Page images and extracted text

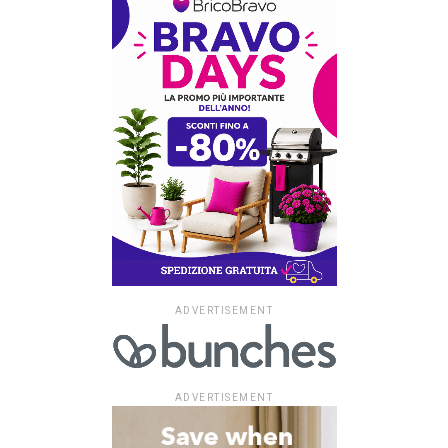
ADVERTISEMENT
ADVERTISEMENT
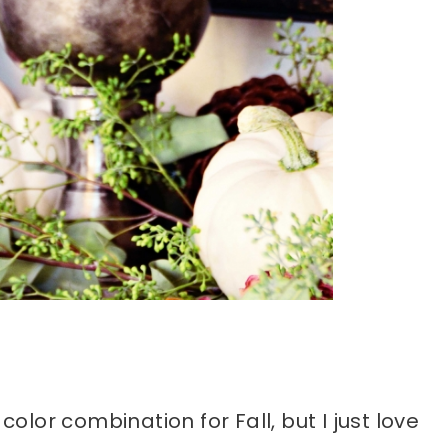
color combination for Fall, but I just love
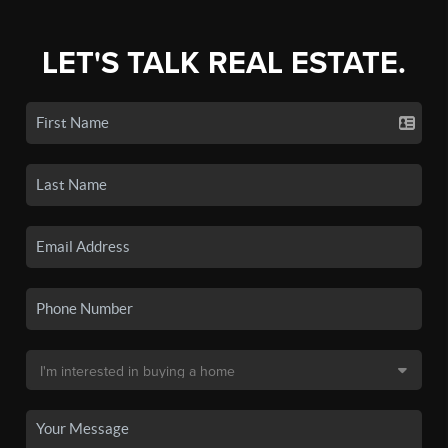
LET'S TALK REAL ESTATE.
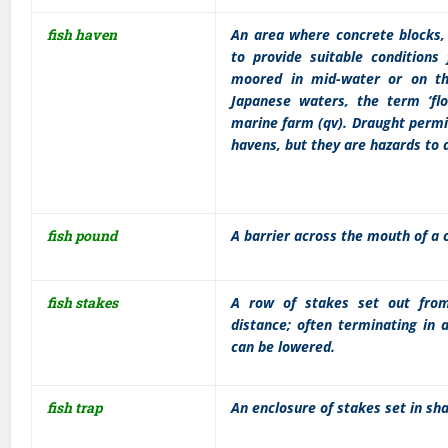
fish haven
An area where concrete blocks, 
to provide suitable conditions
moored in mid-water or on th
Japanese waters, the term ‘fl
marine farm (qv). Draught permi
havens, but they are hazards to 
fish pound
A barrier across the mouth of a c
fish stakes
A row of stakes set out from
distance; often terminating in 
can be lowered.
fish trap
An enclosure of stakes set in sha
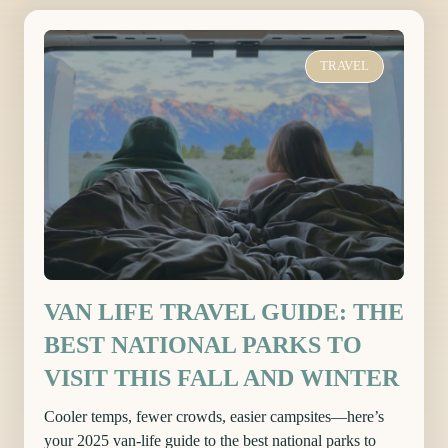
TRAVEL
VAN LIFE TRAVEL GUIDE: THE
BEST NATIONAL PARKS TO
VISIT THIS FALL AND WINTER
Cooler temps, fewer crowds, easier campsites—here’s
your 2025 van-life guide to the best national parks to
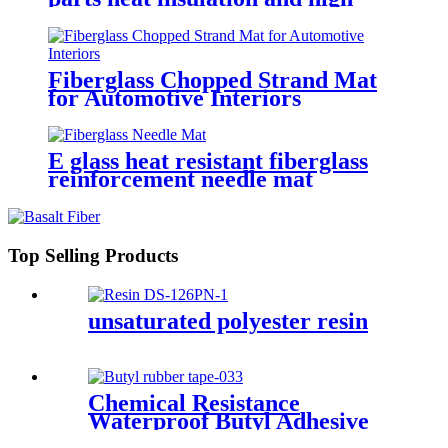
temperature resistance
Fiberglass Chopped Strand Mat
for Automotive Interiors
E glass heat resistant fiberglass
reinforcement needle mat
Top Selling Products
unsaturated polyester resin
Chemical Resistance
Waterproof Butyl Adhesive
Sealant Tape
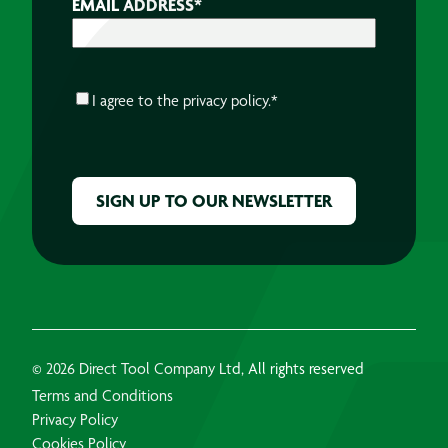
EMAIL ADDRESS
*
CONSENT
*
I agree to the
privacy policy.
*
CAPTCHA
© 2026 Direct Tool Company Ltd, All rights reserved
Terms and Conditions
Privacy Policy
Cookies Policy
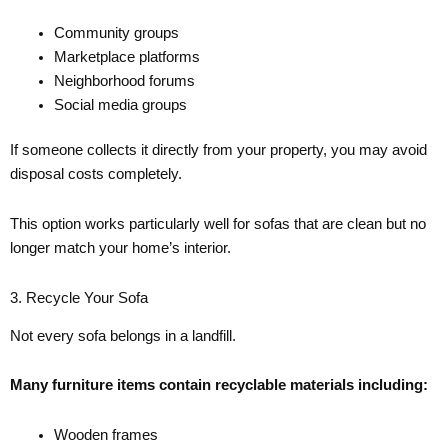
Community groups
Marketplace platforms
Neighborhood forums
Social media groups
If someone collects it directly from your property, you may avoid
disposal costs completely.
This option works particularly well for sofas that are clean but no
longer match your home’s interior.
3. Recycle Your Sofa
Not every sofa belongs in a landfill.
Many furniture items contain recyclable materials including:
Wooden frames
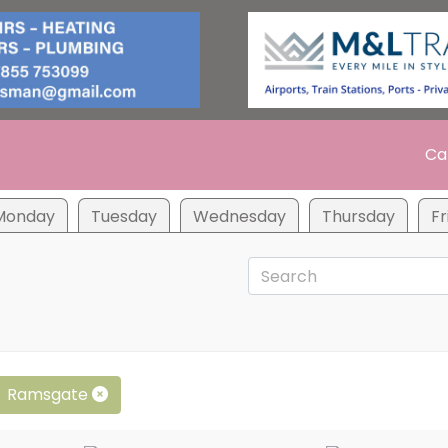
Ca
Monday
Tuesday
Wednesday
Thursday
Fr
Ramsgate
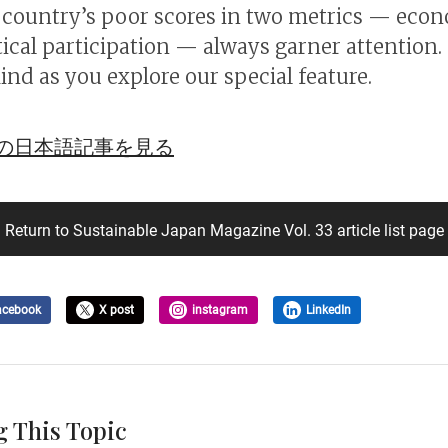
e country’s poor scores in two metrics — eco
tical participation — always garner attention.
ind as you explore our special feature.
の日本語記事を見る
Return to Sustainable Japan Magazine Vol. 33 article list page
acebook
X post
instagram
LinkedIn
g This Topic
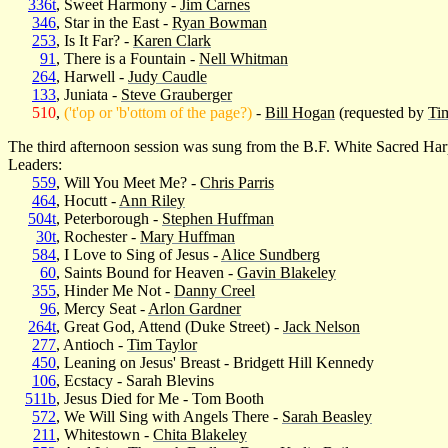
336t
, Sweet Harmony -
Jim Carnes
346
, Star in the East -
Ryan Bowman
253
, Is It Far? -
Karen Clark
91
, There is a Fountain -
Nell Whitman
264
, Harwell -
Judy Caudle
133
, Juniata -
Steve Grauberger
510
,
('t'op or 'b'ottom of the page?)
-
Bill Hogan
(requested by
Ti
The third afternoon session was sung from the B.F. White Sacred Har
Leaders:
559
, Will You Meet Me? -
Chris Parris
464
, Hocutt -
Ann Riley
504t
, Peterborough -
Stephen Huffman
30t
, Rochester -
Mary Huffman
584
, I Love to Sing of Jesus -
Alice Sundberg
60
, Saints Bound for Heaven -
Gavin Blakeley
355
, Hinder Me Not -
Danny Creel
96
, Mercy Seat -
Arlon Gardner
264t
, Great God, Attend (Duke Street) -
Jack Nelson
277
, Antioch -
Tim Taylor
450
, Leaning on Jesus' Breast - Bridgett Hill Kennedy
106
, Ecstacy - Sarah Blevins
511b
, Jesus Died for Me - Tom Booth
572
, We Will Sing with Angels There -
Sarah Beasley
211
, Whitestown -
Chita Blakeley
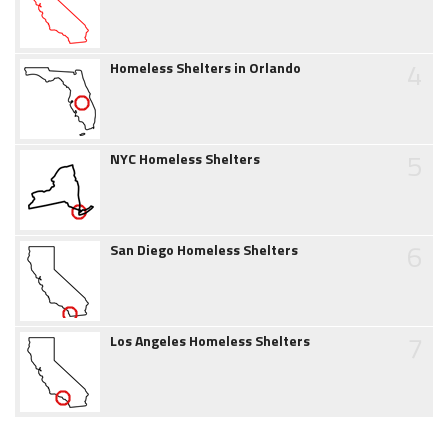
4
Homeless Shelters in Orlando
5
NYC Homeless Shelters
6
San Diego Homeless Shelters
7
Los Angeles Homeless Shelters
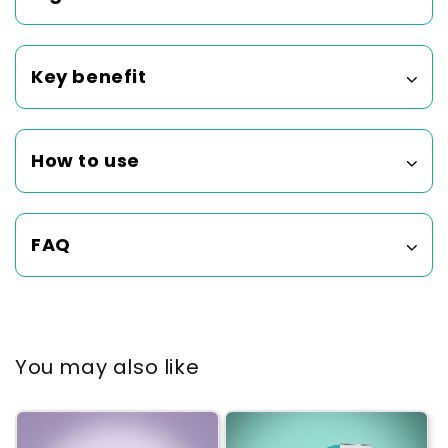
Key benefit
How to use
FAQ
You may also like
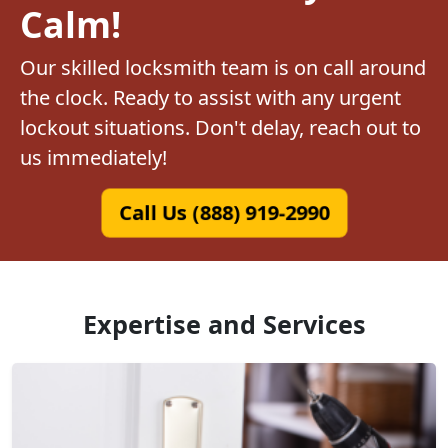
Calm!
Our skilled locksmith team is on call around
the clock. Ready to assist with any urgent
lockout situations. Don't delay, reach out to
us immediately!
Call Us (888) 919-2990
Expertise and Services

TASK ITEM
Put the lines that start at the one containing "temperature resistance" and end with the one containing "Sealant Tape" into a numbered list, skipping any blank lines. Include both of those lines.

RESULT BELOW
1. temperature resistance
2. Fiberglass Chopped Strand Mat
3. for Automotive Interiors
4. E glass heat resistant fiberglass
5. reinforcement needle mat
6. Top Selling Products
7. unsaturated polyester resin
8. Chemical Resistance
9. Waterproof Butyl Adhesive
10. Sealant Tape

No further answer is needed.